#### SOURCE DOCUMENT
Investigation and Resolution of Elasticsearch node_concurrent_recoveries Performance Issue
The team traced read‑request timeouts to a single overloaded Elasticsearch node where an excessively high node_concurrent_recoveries setting caused many simultaneous shard recoveries and disk‑watermark‑driven relocations, and resolved the issue by lowering concurrent recoveries, enabling adaptive replica selection, and adjusting allocation settings.
This article documents a complete troubleshooting process for a performance problem in an Elasticsearch cluster caused by the node_concurrent_recoveries setting.
Fault description
Business read requests started timing out around 19:30. No recent releases or traffic spikes were observed, and the cluster had more than 30 data nodes.
Environment
Elasticsearch version 6.x
Cluster size: >30 data nodes
Initial investigation
Because Elasticsearch routes queries to shard instances, the overall query latency is determined by the slowest shard. The team first checked whether the issue was cluster‑wide or limited to a single instance.
########
#### EXCERPTED RECORDS
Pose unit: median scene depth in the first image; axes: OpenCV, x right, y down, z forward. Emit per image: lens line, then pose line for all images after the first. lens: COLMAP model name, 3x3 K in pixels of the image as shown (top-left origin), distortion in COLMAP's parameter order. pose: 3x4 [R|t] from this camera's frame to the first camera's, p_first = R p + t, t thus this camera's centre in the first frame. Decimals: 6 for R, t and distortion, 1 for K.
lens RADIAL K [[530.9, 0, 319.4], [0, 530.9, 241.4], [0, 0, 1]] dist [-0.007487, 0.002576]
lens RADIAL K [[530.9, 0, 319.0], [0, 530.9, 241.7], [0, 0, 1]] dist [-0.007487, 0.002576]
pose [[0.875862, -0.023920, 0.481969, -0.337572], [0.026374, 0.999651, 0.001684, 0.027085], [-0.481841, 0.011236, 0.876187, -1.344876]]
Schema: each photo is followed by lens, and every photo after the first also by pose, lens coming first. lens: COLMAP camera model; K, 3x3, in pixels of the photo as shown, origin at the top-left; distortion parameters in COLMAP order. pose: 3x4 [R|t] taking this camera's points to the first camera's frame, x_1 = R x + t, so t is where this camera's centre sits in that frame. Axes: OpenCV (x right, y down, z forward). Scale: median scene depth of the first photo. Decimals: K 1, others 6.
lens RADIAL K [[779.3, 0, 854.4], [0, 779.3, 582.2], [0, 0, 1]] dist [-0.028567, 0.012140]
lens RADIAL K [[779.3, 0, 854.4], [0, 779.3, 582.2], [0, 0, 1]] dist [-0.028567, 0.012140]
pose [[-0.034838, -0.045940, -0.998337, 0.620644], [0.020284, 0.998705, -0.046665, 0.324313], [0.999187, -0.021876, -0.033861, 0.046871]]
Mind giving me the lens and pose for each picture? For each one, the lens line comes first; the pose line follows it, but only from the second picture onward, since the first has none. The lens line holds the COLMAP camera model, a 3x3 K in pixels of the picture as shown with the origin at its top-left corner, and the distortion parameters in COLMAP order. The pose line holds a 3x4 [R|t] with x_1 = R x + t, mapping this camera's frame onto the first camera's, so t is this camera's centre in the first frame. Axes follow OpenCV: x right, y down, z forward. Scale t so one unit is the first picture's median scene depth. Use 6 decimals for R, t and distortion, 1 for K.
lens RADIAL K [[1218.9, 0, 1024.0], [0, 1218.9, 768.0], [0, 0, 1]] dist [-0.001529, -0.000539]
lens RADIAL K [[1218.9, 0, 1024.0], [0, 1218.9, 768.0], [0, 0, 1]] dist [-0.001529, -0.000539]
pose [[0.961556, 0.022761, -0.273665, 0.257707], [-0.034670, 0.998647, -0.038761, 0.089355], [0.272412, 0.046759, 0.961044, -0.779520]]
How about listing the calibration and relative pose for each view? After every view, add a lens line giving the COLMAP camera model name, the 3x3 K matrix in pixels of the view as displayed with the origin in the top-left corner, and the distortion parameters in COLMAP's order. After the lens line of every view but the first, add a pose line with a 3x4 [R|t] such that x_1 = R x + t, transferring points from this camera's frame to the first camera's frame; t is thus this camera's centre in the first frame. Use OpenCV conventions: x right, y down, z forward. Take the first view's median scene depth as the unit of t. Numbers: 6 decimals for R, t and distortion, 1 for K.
########
*ABOUT THIS TASK*
From the Elasticsearch troubleshooting text, extract the passage starting at "This article documents" and ending at "the node_concurrent_recoveries setting.". The records that come after the text are unrelated material and have nothing to do with it.

*SOLUTION FOR THIS EXERCISE*
This article documents a complete troubleshooting process for a performance problem in an Elasticsearch cluster caused by the node_concurrent_recoveries setting.